What the exercise asks »
Scan the entries for lines with the word "Visual" and copy those lines.

Source records »
:::::
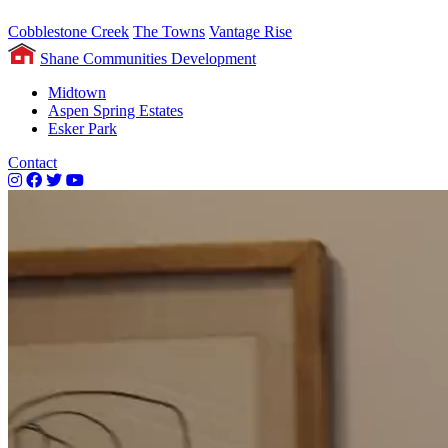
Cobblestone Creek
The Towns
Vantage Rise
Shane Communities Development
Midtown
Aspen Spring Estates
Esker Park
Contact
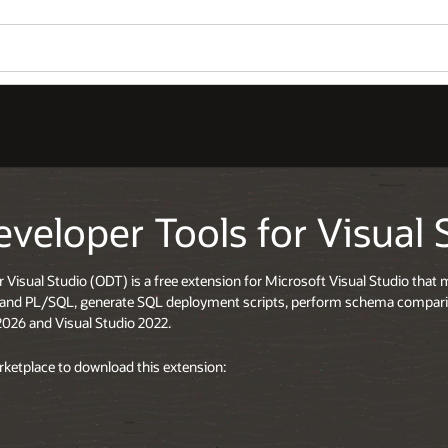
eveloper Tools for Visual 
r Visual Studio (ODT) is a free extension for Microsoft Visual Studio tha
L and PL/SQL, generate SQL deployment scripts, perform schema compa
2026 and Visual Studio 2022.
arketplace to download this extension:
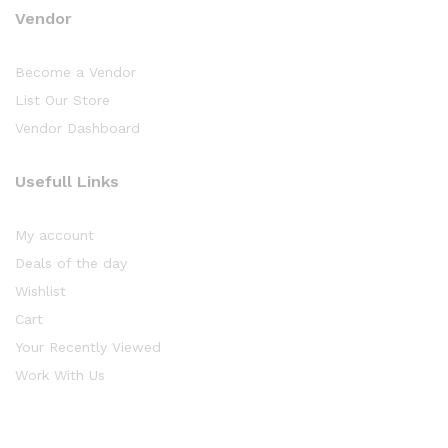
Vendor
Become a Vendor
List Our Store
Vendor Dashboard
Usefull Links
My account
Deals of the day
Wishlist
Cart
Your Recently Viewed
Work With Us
:::::
Exercise answer »
eveloper Tools for Visual 
r Visual Studio (ODT) is a free extension for Microsoft Visual Studio tha
2026 and Visual Studio 2022.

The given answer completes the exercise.